Yang Perlu Dikerjakan:
**A)** Jawab pertanyaan berikut berdasarkan teks tentang waktu aqiqah:
(i) Dalam kitab apa Ibnu Hazm mencatat pendapat bahwa aqiqah boleh dilaksanakan setelah hari ketujuh?
(ii) Menurut Syaikh Ibrahim bin Muhammad bin Salim bin Dhoyyan, dengan apa disunnahkan bersedekah untuk bayi?
(iii) Siapa yang meriwayatkan hadist Anas tentang Rasulullah mengaqiqahi dirinya sendiri?
**B)** Tulis bagian berikutnya dari teks tentang waktu aqiqah, mulai setelah kalimat terakhirnya.

Teks yang Diberikan:
::::::::::
Sebagian membolehkan melaksanakannya sebelum hari ketujuh. Pendapat ini dinukil
dari Ibnu Qayyim al-Jauziyah dalam kitabnya Tuhfatul Maudud hal.35.
- Sebagian lagi berpendapat boleh dilaksanakan setelah hari ketujuh.
Pendapat ini dinukil dari Ibnu Hazm dalam kitabnya al-Muhalla 7/527.
Sebagian ulama lainnya membatasi waktu pada hari ketujuh dari hari kelahirannya.
Jika tidak bisa melaksanakannya pada hari ketujuh maka boleh pada hari ke-14,
jika tidak bisa boleh dikerjakan pada hari ke-21. Berdalil dari riwayat Thabrani
dalam kitab As-Shagir (1/256) dari Ismail bin Muslim dari Qatadah dari
Abdullah bin Buraidah:
"Kurban untuk pelaksanaan aqiqah, dilaksanakan pada hari ketujuh atau
hari ke-14 atau hari ke-21." [Penulis berkata: "Dia (Ismail) seorang
rawi yang lemah karena jelek hafalannya, seperti dikatakan oleh al-Hafidz Ibnu
Hajar dalam Fathul Bari (9/594)." Dan dijelaskan pula tentang kedhaifannya
bahkan hadist ini mungkar dan mudraj]
- Bersedekah dengan Perak Seberat Timbangan Rambut
Syaikh Ibrahim bin Muhammad bin Salim bin Dhoyyan berkata :
"Dan disunnahkan mencukur rambut bayi, bersedekah dengan perak seberat
timbangan rambutnya dan diberi nama pada hari ketujuhnya. Masih ada ulama yang
menerangkan tentang sunnahnya amalan tersebut (bersedekah dengan perak), seperti:
al-Hafidz Ibnu Hajar al-Asqalani, Imam Ahmad, dan lain-lain."
Adapun hadist tentang perintah untuk bersedekah dengan emas, ini adalah hadit
dhoif.
Tidak Ada Tuntunan Bagi Orang Dewasa Mengaqiqahi Dirinya Sendiri Sebagian ulama
mengatakan : "Seseorang yang tidak diaqiqahi pada masa kecilnya maka boleh
melakukannya sendiri ketika sudah dewasa."
Mungkin mereka berpegang dengan hadist Anas yang berbunyi :
Rasulullah Shallallahu 'alaihi wasallam mengaqiqahi dirinya sendiri setelah beliau diangkat sebagai nabi.
[Dhaif mungkar, HR Abdur Razaq (4/326) dan Abu Syaikh dari jalan Qatadah dari
Anas]
Sebenarnya mereka tidak punya hujjah sama sekali karena hadistnya dhaif dan
mungkar. Telah dijelaskan pula bahwa nasikah atau aqiqah hanya pada satu waktu
(tidak ada waktu lain) yaitu pada hari ketujuh dari hari kelahirannya. Tidak
diragukan lagi bahwa ketentuan waktu aqiqah ini mencakup orang dewasa maupun
anak kecil.
::::::::::
Catatan yang Diberikan:
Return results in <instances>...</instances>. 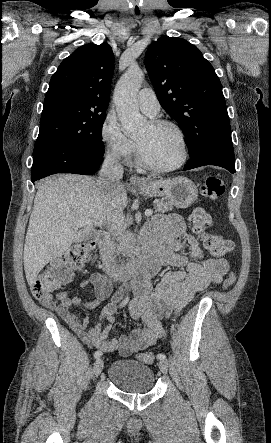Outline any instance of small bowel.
Wrapping results in <instances>:
<instances>
[{"mask_svg": "<svg viewBox=\"0 0 271 443\" xmlns=\"http://www.w3.org/2000/svg\"><path fill=\"white\" fill-rule=\"evenodd\" d=\"M155 237L159 245L152 253L149 266L131 285L134 298L129 304V314L138 326L129 335L109 338L110 325L116 320L117 303L124 289L103 308L95 325L90 324L88 316L79 318L71 311L72 306L84 310L96 308L110 296L112 282L101 273L94 272L80 283L82 289L88 285L93 287L94 296L87 301L61 291L57 294L58 303L52 295L39 299L40 303L55 311L84 343L100 351H117L127 357L155 344L165 335L163 320L181 313L195 294L220 283L228 271V263L223 258H205L200 242L187 231L178 215L168 216ZM182 250H187L189 256L181 254ZM162 266L177 269L165 273L153 286L151 279Z\"/></svg>", "mask_w": 271, "mask_h": 443, "instance_id": "c3829d8e", "label": "small bowel"}]
</instances>
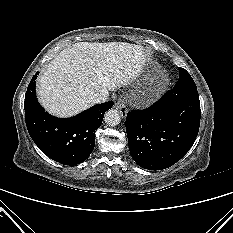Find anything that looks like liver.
<instances>
[{
  "label": "liver",
  "mask_w": 233,
  "mask_h": 233,
  "mask_svg": "<svg viewBox=\"0 0 233 233\" xmlns=\"http://www.w3.org/2000/svg\"><path fill=\"white\" fill-rule=\"evenodd\" d=\"M146 62L143 47L125 42H78L63 49L38 80V98L59 117L91 106L92 97L132 81Z\"/></svg>",
  "instance_id": "1"
}]
</instances>
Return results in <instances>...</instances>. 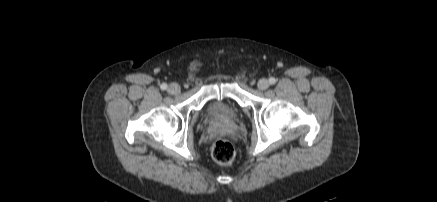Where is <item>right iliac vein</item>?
<instances>
[{"label":"right iliac vein","mask_w":437,"mask_h":202,"mask_svg":"<svg viewBox=\"0 0 437 202\" xmlns=\"http://www.w3.org/2000/svg\"><path fill=\"white\" fill-rule=\"evenodd\" d=\"M169 94L175 95L180 92V86L177 83H172L167 89Z\"/></svg>","instance_id":"obj_1"}]
</instances>
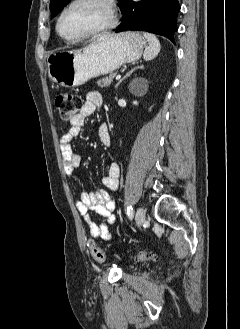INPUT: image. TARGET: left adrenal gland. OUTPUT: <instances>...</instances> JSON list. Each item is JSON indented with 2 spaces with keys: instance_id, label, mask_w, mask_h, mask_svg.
<instances>
[{
  "instance_id": "left-adrenal-gland-1",
  "label": "left adrenal gland",
  "mask_w": 240,
  "mask_h": 329,
  "mask_svg": "<svg viewBox=\"0 0 240 329\" xmlns=\"http://www.w3.org/2000/svg\"><path fill=\"white\" fill-rule=\"evenodd\" d=\"M143 69L144 68V66L143 65H141V66H138V67H135L134 69H132L131 71H129L118 83H117V85H116V87H118V85L126 78V77H128V76H130L136 69Z\"/></svg>"
}]
</instances>
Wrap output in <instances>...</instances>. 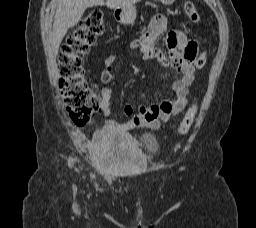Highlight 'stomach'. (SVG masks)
Here are the masks:
<instances>
[{"label": "stomach", "instance_id": "1", "mask_svg": "<svg viewBox=\"0 0 256 228\" xmlns=\"http://www.w3.org/2000/svg\"><path fill=\"white\" fill-rule=\"evenodd\" d=\"M160 2L164 5H171L175 0H160ZM136 8L133 5L117 8L114 11L115 19L123 24H131L136 19Z\"/></svg>", "mask_w": 256, "mask_h": 228}]
</instances>
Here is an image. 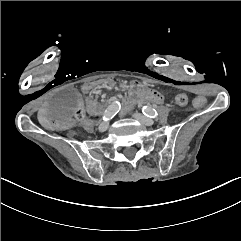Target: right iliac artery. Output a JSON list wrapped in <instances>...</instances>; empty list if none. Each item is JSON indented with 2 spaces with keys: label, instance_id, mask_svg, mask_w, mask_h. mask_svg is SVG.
<instances>
[{
  "label": "right iliac artery",
  "instance_id": "obj_1",
  "mask_svg": "<svg viewBox=\"0 0 241 241\" xmlns=\"http://www.w3.org/2000/svg\"><path fill=\"white\" fill-rule=\"evenodd\" d=\"M120 110V103L118 101H114L108 109L104 112L102 119L104 121H108L112 119Z\"/></svg>",
  "mask_w": 241,
  "mask_h": 241
}]
</instances>
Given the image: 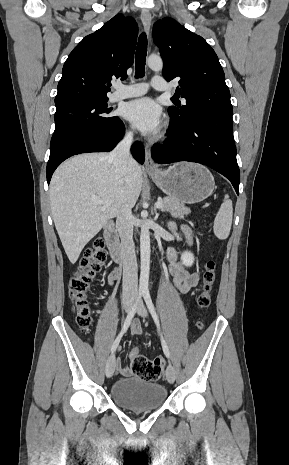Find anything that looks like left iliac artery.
Segmentation results:
<instances>
[{
	"mask_svg": "<svg viewBox=\"0 0 289 465\" xmlns=\"http://www.w3.org/2000/svg\"><path fill=\"white\" fill-rule=\"evenodd\" d=\"M143 297H144V300L146 302V305L155 321V324L157 326V329L160 333L161 329H160V323H159V319H158V316H157V313L155 311V308H154V305H153V302H152V299H151V296H150V293L148 291H145L143 293ZM161 335V344H162V348H163V352L164 354L166 355L167 358L170 357V353H169V349H168V346L164 340V338L162 337V334L160 333Z\"/></svg>",
	"mask_w": 289,
	"mask_h": 465,
	"instance_id": "1",
	"label": "left iliac artery"
}]
</instances>
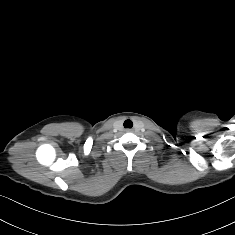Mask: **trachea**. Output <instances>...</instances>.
<instances>
[{
	"label": "trachea",
	"instance_id": "1",
	"mask_svg": "<svg viewBox=\"0 0 235 235\" xmlns=\"http://www.w3.org/2000/svg\"><path fill=\"white\" fill-rule=\"evenodd\" d=\"M132 126H133V123H132L131 120H126V121L124 122V127H125V128H131Z\"/></svg>",
	"mask_w": 235,
	"mask_h": 235
}]
</instances>
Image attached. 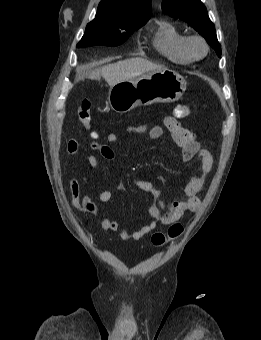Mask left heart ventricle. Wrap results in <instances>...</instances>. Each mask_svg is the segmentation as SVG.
<instances>
[{
    "mask_svg": "<svg viewBox=\"0 0 261 340\" xmlns=\"http://www.w3.org/2000/svg\"><path fill=\"white\" fill-rule=\"evenodd\" d=\"M198 51H201V48H200V47H198Z\"/></svg>",
    "mask_w": 261,
    "mask_h": 340,
    "instance_id": "obj_1",
    "label": "left heart ventricle"
}]
</instances>
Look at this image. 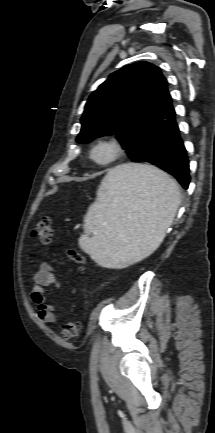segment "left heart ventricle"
Masks as SVG:
<instances>
[{"label":"left heart ventricle","mask_w":215,"mask_h":433,"mask_svg":"<svg viewBox=\"0 0 215 433\" xmlns=\"http://www.w3.org/2000/svg\"><path fill=\"white\" fill-rule=\"evenodd\" d=\"M107 154H108L107 149H100L97 151L96 156L98 158H105L107 156Z\"/></svg>","instance_id":"b2bd125f"}]
</instances>
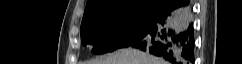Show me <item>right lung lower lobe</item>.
Returning a JSON list of instances; mask_svg holds the SVG:
<instances>
[{"mask_svg":"<svg viewBox=\"0 0 242 64\" xmlns=\"http://www.w3.org/2000/svg\"><path fill=\"white\" fill-rule=\"evenodd\" d=\"M130 46L171 64L194 63V30L188 0H168L157 21Z\"/></svg>","mask_w":242,"mask_h":64,"instance_id":"1","label":"right lung lower lobe"}]
</instances>
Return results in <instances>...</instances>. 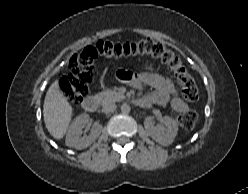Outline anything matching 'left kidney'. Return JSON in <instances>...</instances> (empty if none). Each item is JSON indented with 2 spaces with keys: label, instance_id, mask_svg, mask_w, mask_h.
Instances as JSON below:
<instances>
[{
  "label": "left kidney",
  "instance_id": "1",
  "mask_svg": "<svg viewBox=\"0 0 248 194\" xmlns=\"http://www.w3.org/2000/svg\"><path fill=\"white\" fill-rule=\"evenodd\" d=\"M164 126H151L148 128L150 137L163 146L170 145L178 131L176 121L169 116H165L162 120Z\"/></svg>",
  "mask_w": 248,
  "mask_h": 194
}]
</instances>
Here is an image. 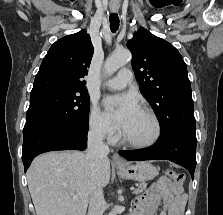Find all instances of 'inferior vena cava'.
Instances as JSON below:
<instances>
[{"label":"inferior vena cava","mask_w":223,"mask_h":215,"mask_svg":"<svg viewBox=\"0 0 223 215\" xmlns=\"http://www.w3.org/2000/svg\"><path fill=\"white\" fill-rule=\"evenodd\" d=\"M104 133L101 129H90L88 133L87 157L90 159L93 175H98L104 157L109 153L108 145H105ZM105 199L100 181H94L90 193L88 215H103Z\"/></svg>","instance_id":"602c4592"}]
</instances>
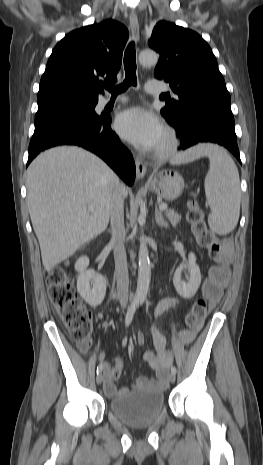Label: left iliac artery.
Wrapping results in <instances>:
<instances>
[{
    "mask_svg": "<svg viewBox=\"0 0 263 465\" xmlns=\"http://www.w3.org/2000/svg\"><path fill=\"white\" fill-rule=\"evenodd\" d=\"M171 371H172V373H175V374H176V372H177L176 367H175V366H172Z\"/></svg>",
    "mask_w": 263,
    "mask_h": 465,
    "instance_id": "1",
    "label": "left iliac artery"
}]
</instances>
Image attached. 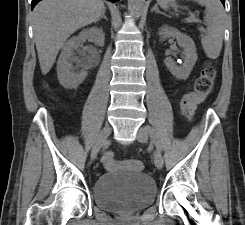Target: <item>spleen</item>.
I'll return each mask as SVG.
<instances>
[{
    "mask_svg": "<svg viewBox=\"0 0 245 225\" xmlns=\"http://www.w3.org/2000/svg\"><path fill=\"white\" fill-rule=\"evenodd\" d=\"M171 0H157V3L163 8L168 7ZM174 1V0H172ZM200 5L205 6V21L207 29L202 34L201 43L207 57L216 59L222 49L223 36L225 30V11L220 0H193Z\"/></svg>",
    "mask_w": 245,
    "mask_h": 225,
    "instance_id": "spleen-1",
    "label": "spleen"
}]
</instances>
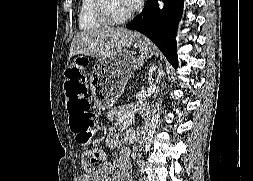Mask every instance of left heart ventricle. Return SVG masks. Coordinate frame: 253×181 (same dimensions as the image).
Wrapping results in <instances>:
<instances>
[{
	"mask_svg": "<svg viewBox=\"0 0 253 181\" xmlns=\"http://www.w3.org/2000/svg\"><path fill=\"white\" fill-rule=\"evenodd\" d=\"M110 9L116 17H121L131 11L126 5L125 0H110Z\"/></svg>",
	"mask_w": 253,
	"mask_h": 181,
	"instance_id": "obj_1",
	"label": "left heart ventricle"
}]
</instances>
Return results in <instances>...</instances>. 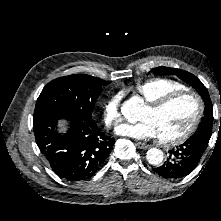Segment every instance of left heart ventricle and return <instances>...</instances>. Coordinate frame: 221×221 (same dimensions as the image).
I'll use <instances>...</instances> for the list:
<instances>
[{
	"mask_svg": "<svg viewBox=\"0 0 221 221\" xmlns=\"http://www.w3.org/2000/svg\"><path fill=\"white\" fill-rule=\"evenodd\" d=\"M196 103L192 97H181L160 111L145 107L140 120H149L157 130L158 138L170 139L189 126L196 114Z\"/></svg>",
	"mask_w": 221,
	"mask_h": 221,
	"instance_id": "left-heart-ventricle-1",
	"label": "left heart ventricle"
}]
</instances>
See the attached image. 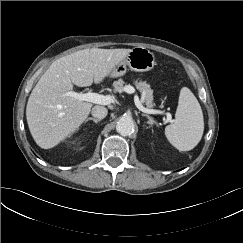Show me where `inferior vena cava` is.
<instances>
[{
	"label": "inferior vena cava",
	"instance_id": "inferior-vena-cava-1",
	"mask_svg": "<svg viewBox=\"0 0 243 243\" xmlns=\"http://www.w3.org/2000/svg\"><path fill=\"white\" fill-rule=\"evenodd\" d=\"M107 113H108V110L104 106L96 105L92 108V115L95 118H98L100 120L105 118L107 116Z\"/></svg>",
	"mask_w": 243,
	"mask_h": 243
}]
</instances>
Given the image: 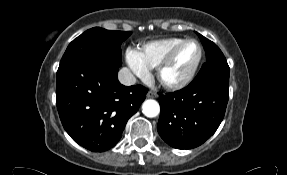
::::::::::
Hasil Tiap Tugas:
**A)**
(i) Al-Muhalla (7/527).
(ii) Dengan perak seberat timbangan rambut bayi.
(iii) Abdur Razaq dan Abu Syaikh, dari jalan Qatadah dari Anas.

**B)**
- Aqiqah untuk Anak Laki-laki Dua Kambing dan Perempuan Satu Kambing Berdasarkan
hadist no.3 dan no.5 dari Aisyah dan 'Amr bin Syu'aib.
Setelah menyebutkan dua hadist diatas, al-Hafidz Ibnu Hajar berkata dalam Fathul
Bari (9/592): "Semua hadist yang semakna dengan ini menjadi hujjah
bagi jumhur ulama dalam membedakan antara bayi laki-laki dan bayi perempuan
dalam masalah aqiqah."
Imam Ash-Shan'ani rahimahullah dalam kitabnya Subulus Salam (4/1427)
mengomentari hadist Aisyah tersebut diatas dengan perkataannya: "Hadist
ini menunjukkan bahwa jumlah kambing yang disembelih untuk bayi perempuan ialah
setengah dari bayi laki-laki."
Al-'Allamah Shiddiq Hasan Khan rahimahullah dalam kitabnya Raudhatun Nadiyyah
(2/26) berkata: "Telah menjadi ijma' ulama bahwa aqiqah untuk bayi perempuan
adalah satu kambing."
Penulis berkata: "Ketetapan ini (bayi laki-laki dua kambing dan perempuan
satu kambing) tidak diragukan lagi kebenarannya."
- Boleh Menaqiqahi Bayi Laki-laki dengan Satu Kambing Berdasarkan hadist
no.4 dari Ibnu Abbas.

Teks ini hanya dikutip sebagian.